Every external action passes through the action gate:

flowchart LR
  A[Action proposed<br/>e.g. send mail to X] --> G{chad-action-gate}
  G -->|auto| S[Ship it]
  G -->|draft| P[Park for review]
  G -->|block| X[Refuse]
  G -->|budget| Q[Defer]
  G -->|killed| K[Halted by .auto-disabled]
  S --> L[Audit log<br/>auto-action-log.jsonl]
  P --> R[Today's memory file]
  X --> R

The gate's policy is /sandbox/.openclaw-data/auto-actions.json. It's intended to be readable — the autonomy roadmap is the diff between "what's auto today" and "what's draft or block today." See Autonomy.

Two execution substrates

Sub-agent spawns route to one of two backends:

Substrate Runs in Isolation Network policy Async
local Chad's container Process tree shared with parent L7 policy preset enforced No (sync only)
gha Fresh GitHub Actions runner Per-spawn VM Lost — runner has wide egress Yes (--async)
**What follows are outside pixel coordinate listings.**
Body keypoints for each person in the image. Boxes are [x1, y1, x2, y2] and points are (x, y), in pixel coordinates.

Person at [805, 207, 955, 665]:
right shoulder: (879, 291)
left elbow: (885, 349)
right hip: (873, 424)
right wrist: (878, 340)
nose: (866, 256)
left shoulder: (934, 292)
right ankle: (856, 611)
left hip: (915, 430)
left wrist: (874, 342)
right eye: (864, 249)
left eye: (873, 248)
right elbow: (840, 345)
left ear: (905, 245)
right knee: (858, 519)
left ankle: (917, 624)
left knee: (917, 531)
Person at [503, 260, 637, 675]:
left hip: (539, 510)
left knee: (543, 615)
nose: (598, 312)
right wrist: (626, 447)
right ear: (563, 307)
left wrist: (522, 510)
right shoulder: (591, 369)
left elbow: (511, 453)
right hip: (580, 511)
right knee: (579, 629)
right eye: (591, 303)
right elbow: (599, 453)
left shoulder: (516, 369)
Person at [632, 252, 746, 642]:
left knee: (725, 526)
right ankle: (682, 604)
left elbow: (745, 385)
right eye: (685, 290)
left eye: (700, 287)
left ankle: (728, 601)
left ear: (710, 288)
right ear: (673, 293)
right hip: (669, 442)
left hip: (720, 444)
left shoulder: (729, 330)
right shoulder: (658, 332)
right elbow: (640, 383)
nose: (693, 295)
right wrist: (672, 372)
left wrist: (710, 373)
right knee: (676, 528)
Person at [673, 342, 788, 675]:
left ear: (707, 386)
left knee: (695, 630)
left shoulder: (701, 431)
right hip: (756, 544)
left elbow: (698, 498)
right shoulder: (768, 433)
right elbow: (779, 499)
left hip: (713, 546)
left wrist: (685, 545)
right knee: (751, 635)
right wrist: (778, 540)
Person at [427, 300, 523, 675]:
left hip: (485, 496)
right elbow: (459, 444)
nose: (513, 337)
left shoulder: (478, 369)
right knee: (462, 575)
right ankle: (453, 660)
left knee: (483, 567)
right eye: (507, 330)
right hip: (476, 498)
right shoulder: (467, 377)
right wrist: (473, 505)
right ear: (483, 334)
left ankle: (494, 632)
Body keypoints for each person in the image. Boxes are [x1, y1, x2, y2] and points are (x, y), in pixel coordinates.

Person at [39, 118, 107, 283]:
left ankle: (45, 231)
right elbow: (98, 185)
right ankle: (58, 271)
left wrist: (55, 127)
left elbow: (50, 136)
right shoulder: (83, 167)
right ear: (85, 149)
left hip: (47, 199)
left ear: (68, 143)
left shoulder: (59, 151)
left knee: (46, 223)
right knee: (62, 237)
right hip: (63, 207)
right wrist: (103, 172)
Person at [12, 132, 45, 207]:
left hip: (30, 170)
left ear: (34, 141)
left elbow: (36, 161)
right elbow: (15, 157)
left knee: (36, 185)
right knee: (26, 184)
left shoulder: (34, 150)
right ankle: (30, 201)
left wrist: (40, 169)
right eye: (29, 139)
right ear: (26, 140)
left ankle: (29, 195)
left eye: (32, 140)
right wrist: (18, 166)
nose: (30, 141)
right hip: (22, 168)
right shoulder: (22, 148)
The local substrate is right when the sub-agent needs gbrain, the sandbox source clone, or NVIDIA inference. The gha substrate is right when the sub-agent is self-contained — codex writing a markdown report from a prompt, opencode running against an external repo.
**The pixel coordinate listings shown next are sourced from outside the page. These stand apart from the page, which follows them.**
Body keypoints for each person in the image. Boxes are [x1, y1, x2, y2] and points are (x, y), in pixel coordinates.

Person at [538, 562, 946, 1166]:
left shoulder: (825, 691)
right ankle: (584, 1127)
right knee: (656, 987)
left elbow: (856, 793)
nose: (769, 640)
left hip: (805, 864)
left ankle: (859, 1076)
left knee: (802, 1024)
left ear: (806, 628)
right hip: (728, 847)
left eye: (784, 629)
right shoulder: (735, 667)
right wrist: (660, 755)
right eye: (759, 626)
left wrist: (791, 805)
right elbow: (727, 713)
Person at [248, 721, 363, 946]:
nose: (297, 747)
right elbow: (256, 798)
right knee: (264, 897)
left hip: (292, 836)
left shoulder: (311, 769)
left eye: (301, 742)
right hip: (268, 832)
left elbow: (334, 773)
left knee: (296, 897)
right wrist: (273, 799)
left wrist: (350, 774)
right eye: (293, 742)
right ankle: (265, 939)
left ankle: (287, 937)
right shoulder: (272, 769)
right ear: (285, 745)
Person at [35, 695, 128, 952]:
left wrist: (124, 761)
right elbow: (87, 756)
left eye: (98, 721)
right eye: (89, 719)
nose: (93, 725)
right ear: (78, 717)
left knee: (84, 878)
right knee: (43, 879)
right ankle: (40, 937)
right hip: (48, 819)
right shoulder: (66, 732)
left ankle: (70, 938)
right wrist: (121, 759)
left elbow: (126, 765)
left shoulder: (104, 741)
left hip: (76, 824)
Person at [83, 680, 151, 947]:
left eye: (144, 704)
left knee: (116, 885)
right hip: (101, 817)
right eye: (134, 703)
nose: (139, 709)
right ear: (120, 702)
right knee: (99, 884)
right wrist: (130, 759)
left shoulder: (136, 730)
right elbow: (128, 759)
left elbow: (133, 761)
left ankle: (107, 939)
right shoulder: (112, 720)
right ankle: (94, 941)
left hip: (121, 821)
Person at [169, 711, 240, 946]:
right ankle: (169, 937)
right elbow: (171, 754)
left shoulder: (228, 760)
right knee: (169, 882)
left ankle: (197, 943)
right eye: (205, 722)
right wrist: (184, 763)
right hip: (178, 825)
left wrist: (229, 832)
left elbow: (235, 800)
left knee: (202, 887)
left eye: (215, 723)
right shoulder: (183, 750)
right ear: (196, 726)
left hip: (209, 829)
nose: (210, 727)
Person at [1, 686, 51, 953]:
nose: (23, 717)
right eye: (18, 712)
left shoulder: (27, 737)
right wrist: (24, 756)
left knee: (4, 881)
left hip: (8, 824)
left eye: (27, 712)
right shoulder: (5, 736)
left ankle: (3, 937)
A future pod substrate (Phase D in the design doc) would give the isolation of GHA runners with the L7 policy enforcement of the local substrate. Not built yet.

Where the source lives

  • NemoClaw (NVIDIA-owned blueprint) — tantodefi/NemoClaw on the chad-dev branch. The hardened sandbox image, the policy presets, the orchestrator scripts, the cron wrappers.
  • gbraintantodefi/gbrain. PGLite-backed knowledge brain.
  • chad-state (private) — tantodefi/chad-state. Backup of the workspace dir + the agent-job workflow for the GHA substrate. Not publicly readable; no link.
  • OpenClawopenclaw.ai. The agent runtime Chad runs as.
  • OpenShellNVIDIA/OpenShell. The sandbox + L7 gateway.